You say "It's poor economic practice to avoid scientific data because they inconvenience a few business or political interests." What about the environmentalist wackos who have continually blocked drilling in ANWR because they say putting in a pipeline there will wreck the caribou population, ignoring the fact that the caribou population boomed after the trans-Alaska pipeline was put in. So here we have a project that would be a tremendous economic boon to the United States, blocked by liberals because of pseudoscience in the name of politics.

Here are my responses to the cases you name:

promoting abstinence in favor of condoms to prevent disease...this is a little thing called common sense, which, like I said, is commonly mistaken as pseudoscience. It is an incontrovertible fact that abstinence is the only sure way to avoid STDs. Yes, condoms give some meausre of security, but condoms break. That, also, is an incontrovertible fact. That liberals can't seem to accept the reality that abstaining from sex is a 100% sure way to avoid contracting a sexually transmitted disease is just more liberal pseudoscience.
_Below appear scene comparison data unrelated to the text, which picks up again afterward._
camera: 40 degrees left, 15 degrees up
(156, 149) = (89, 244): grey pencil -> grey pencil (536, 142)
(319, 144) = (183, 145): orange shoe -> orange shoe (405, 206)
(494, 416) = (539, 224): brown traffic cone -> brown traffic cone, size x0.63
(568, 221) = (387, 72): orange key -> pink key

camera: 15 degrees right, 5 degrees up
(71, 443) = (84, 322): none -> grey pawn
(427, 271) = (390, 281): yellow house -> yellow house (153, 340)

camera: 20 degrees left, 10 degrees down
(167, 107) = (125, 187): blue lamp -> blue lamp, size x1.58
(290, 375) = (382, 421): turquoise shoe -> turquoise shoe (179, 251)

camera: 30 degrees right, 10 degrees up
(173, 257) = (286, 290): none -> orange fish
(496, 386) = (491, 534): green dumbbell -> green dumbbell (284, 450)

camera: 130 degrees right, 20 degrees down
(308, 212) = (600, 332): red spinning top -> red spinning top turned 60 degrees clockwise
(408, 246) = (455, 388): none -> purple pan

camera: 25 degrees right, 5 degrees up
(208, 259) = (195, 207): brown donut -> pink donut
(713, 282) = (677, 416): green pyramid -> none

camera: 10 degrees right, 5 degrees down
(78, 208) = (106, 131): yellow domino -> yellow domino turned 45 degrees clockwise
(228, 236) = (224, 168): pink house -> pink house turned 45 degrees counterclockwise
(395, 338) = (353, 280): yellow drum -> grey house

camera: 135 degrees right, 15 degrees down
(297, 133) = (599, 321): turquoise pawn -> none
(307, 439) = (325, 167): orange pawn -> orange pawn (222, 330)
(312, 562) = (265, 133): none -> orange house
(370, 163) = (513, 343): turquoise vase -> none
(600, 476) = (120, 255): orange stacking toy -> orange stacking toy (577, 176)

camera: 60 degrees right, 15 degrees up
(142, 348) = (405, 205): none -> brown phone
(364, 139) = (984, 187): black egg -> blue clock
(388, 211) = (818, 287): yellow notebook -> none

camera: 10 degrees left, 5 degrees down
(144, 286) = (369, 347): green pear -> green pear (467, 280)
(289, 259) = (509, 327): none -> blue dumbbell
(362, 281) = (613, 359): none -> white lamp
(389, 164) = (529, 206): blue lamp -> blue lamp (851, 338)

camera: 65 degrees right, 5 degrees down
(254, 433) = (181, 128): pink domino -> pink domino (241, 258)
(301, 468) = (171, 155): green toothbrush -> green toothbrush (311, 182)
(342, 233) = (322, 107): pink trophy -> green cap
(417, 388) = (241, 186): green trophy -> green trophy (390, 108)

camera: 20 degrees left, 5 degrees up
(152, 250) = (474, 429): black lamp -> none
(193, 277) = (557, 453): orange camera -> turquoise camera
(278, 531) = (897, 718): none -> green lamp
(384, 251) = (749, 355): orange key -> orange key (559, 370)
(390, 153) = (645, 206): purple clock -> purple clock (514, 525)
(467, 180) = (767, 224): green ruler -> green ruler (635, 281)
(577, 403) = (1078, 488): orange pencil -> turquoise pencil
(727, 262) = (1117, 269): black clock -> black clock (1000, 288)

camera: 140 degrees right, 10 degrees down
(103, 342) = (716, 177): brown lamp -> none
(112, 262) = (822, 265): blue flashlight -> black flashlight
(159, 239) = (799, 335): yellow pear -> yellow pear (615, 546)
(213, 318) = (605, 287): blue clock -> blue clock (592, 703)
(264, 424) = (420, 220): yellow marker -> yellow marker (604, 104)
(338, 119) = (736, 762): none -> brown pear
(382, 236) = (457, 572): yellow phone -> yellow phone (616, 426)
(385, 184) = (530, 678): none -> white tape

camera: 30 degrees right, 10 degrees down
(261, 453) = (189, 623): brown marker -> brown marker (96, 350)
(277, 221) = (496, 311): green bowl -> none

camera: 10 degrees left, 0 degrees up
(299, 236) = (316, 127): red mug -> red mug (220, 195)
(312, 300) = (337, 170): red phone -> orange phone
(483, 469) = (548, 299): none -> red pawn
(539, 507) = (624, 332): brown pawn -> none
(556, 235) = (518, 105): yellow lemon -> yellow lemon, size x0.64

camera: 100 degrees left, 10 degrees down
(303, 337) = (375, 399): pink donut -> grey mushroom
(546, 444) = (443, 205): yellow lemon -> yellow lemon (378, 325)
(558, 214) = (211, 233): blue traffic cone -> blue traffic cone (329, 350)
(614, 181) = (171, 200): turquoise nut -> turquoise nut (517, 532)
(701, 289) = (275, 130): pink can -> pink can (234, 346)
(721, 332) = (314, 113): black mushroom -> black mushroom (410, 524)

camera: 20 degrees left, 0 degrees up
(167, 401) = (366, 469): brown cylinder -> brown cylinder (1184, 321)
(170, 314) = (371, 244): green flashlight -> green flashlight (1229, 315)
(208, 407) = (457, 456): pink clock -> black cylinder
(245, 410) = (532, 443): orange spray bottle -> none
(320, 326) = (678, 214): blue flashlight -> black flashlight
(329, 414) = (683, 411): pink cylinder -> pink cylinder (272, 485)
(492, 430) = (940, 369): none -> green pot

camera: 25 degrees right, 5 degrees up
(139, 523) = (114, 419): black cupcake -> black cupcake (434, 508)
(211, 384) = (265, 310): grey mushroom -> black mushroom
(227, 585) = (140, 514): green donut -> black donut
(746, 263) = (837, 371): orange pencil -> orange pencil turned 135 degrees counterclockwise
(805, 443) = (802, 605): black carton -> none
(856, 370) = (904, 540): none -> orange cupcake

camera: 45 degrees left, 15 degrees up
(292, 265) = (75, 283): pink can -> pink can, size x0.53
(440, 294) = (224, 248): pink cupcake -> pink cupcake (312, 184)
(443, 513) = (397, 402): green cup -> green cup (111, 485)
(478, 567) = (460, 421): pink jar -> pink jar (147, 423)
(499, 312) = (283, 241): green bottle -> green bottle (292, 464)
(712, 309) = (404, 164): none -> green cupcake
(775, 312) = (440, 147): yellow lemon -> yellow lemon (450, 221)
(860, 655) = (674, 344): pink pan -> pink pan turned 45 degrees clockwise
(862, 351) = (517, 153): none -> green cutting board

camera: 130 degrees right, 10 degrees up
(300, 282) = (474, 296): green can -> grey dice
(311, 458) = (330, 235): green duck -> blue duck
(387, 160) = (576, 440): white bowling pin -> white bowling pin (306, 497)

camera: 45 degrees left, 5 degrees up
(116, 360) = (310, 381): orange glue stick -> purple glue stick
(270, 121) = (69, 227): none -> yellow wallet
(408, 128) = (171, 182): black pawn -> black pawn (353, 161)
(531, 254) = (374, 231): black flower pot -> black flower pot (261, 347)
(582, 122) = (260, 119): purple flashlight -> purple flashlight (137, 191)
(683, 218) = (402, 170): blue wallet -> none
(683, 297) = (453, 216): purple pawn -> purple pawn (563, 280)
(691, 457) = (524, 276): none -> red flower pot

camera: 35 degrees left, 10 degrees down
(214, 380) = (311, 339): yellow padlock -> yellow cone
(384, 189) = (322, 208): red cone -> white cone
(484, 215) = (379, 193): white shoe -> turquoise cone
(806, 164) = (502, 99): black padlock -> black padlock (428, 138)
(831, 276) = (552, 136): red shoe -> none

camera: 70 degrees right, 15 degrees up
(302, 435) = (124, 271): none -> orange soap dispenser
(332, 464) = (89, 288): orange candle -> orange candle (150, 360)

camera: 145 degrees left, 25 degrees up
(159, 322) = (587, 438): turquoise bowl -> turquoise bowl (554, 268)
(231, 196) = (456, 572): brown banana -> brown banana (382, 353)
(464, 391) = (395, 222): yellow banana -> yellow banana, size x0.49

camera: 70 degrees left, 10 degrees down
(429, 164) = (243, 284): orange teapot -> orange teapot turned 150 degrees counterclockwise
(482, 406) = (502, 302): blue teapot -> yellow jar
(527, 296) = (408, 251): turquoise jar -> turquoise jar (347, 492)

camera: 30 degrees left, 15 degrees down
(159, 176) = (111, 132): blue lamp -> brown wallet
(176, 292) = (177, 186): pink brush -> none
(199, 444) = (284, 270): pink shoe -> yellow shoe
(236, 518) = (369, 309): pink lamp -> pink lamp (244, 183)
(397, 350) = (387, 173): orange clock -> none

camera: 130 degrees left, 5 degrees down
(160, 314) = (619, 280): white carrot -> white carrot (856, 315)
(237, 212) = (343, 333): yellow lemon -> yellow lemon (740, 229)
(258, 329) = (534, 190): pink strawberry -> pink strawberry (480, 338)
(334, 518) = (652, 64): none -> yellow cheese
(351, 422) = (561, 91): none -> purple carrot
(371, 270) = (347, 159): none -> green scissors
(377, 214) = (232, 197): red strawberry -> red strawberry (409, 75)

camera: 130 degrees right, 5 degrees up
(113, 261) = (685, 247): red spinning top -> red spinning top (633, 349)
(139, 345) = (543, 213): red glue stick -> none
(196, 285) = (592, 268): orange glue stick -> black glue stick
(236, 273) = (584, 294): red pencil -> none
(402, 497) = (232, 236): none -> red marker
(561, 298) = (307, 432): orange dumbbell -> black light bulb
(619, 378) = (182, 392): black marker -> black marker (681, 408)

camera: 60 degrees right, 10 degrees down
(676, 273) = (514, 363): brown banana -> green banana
the "prevention" of stem cell research is not pseudoscience, it is a lie on the part of liberals. There is no ban on embryonic stem cell research, there just isn't any federal subsidy for it. Unfortunately, though, liberals think that a refusal to subsidize an idea that cannot survive in the free market is a ban. Sorry, but that's not how the real world works.

the avoidance of climate change data...guess what? Climates change. The thing that conservatives disagree with is that man is going to cause the end of the world (as Al Gore alleges). There was a story in the news just a month or so ago saying that scientists found evidence that Antarctica was once a tropical paradise (I think it was something in the neighborhood of 4,000 years ago, but it could have been longer than that). That being the case, I want to know what SUV was around 4,000 years ago that caused Antarctica to undergo its ice age? When it comes to 'global climate change', or 'global warming', or whatever you want to call it, the simple truth of the matter is that, while surface temperatures have gone up (about 1 degree celcius), scientists are now saying that they are starting to trend back down. There is more hard evidence (as opposed to liberal environmentalist wacko pseudoscience) that 'climate change' is nothing more than natural cyclical trends than that mankind is causing the destruction of the earth.

As for the charges of plaigarism against Ann Coulter, while one of the allegations may have some merit (the one about the Furbish lousewort), the other two are patently false: one is a similarly worded sentence, but is not plaigarized, and the other is sourced within the book. Your source, the Rude Pundit, also claims that Coulter is misleading readers by not letting them know what year the incidents in the questioned passages occurred (even though the sourced passage includes the date of the source article in the citation), but, really, that has absolutely nothing to do with Coulter's arguments (which, by the way, have no time constraints for the arguments in question. The only way time could invalidate them would be if they happened during or prior to the 18th Century).

Now, if Coulter's book is as "replete with pseudoscience" as you say, why not make a thread in the Senate and bring up some specific passages (unless you haven't actually read the book and are just regurgitating what you've read on lefty attack blogs, in which case I'm not interested)? After all, a message board is much more condusive to debating than these blog replies.

Robert said...

Update: Ann Coulter's syndicator denies allegations of plagiarism, saying, "There are only so many ways you can rewrite a fact and minimal matching text is not plagiarism...Universal Press Syndicate is confident in the ability of Ms. Coulter, an attorney and frequent media target, to know when to make attribution and when not to."